• Requirement: Can you write out every one of the lines below exactly, leaving the pictures out of your answer?

• Records in a dataset:
_ _ _

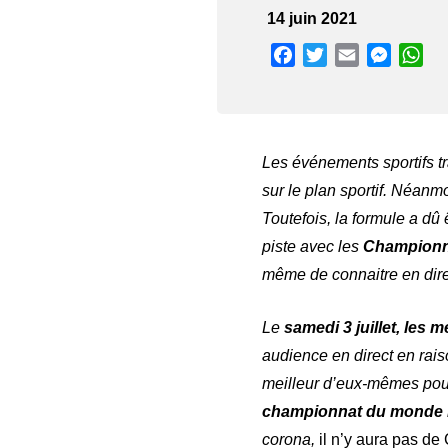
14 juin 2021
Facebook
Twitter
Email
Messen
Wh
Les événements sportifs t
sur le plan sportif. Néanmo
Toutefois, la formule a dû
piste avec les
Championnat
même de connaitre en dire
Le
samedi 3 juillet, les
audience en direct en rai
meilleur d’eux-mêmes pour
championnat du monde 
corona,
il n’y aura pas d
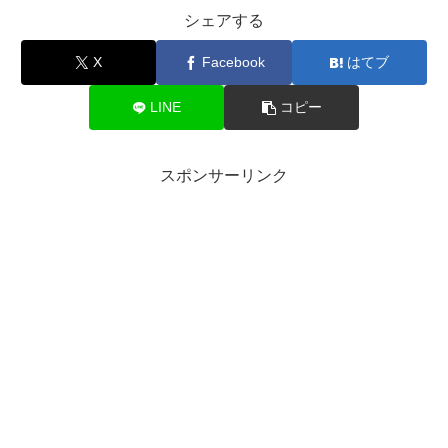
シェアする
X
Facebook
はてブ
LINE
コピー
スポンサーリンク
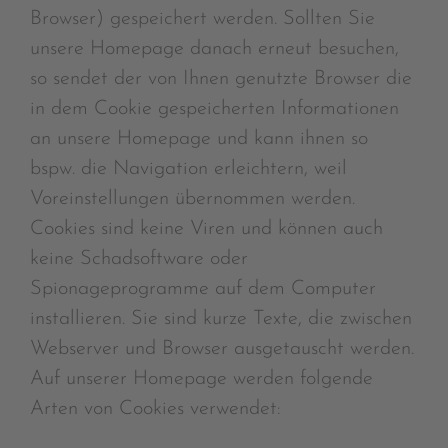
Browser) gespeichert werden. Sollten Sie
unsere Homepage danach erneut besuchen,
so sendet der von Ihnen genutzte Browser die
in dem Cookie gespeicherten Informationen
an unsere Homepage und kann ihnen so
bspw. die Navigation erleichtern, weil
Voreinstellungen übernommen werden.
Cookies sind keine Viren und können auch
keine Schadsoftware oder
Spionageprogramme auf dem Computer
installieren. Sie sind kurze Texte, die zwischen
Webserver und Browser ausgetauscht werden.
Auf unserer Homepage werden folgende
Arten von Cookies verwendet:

_ _ _

• Solution to the problem:
14 juin 2021
Facebook
Twitter
Email
Messen
Wh
Les événements sportifs t
sur le plan sportif. Néanmo
Toutefois, la formule a dû
piste avec les
Championnat
même de connaitre en dire
Le
samedi 3 juillet, les
audience en direct en rai
meilleur d’eux-mêmes pour
championnat du monde 
corona,
il n’y aura pas d
シェアする
X
Facebook
はてブ
LINE
コピー
スポンサーリンク
Browser) gespeichert werden. Sollten Sie
unsere Homepage danach erneut besuchen,
so sendet der von Ihnen genutzte Browser die
in dem Cookie gespeicherten Informationen
an unsere Homepage und kann ihnen so
bspw. die Navigation erleichtern, weil
Voreinstellungen übernommen werden.
Cookies sind keine Viren und können auch
keine Schadsoftware oder
Spionageprogramme auf dem Computer
installieren. Sie sind kurze Texte, die zwischen
Webserver und Browser ausgetauscht werden.
Auf unserer Homepage werden folgende
Arten von Cookies verwendet:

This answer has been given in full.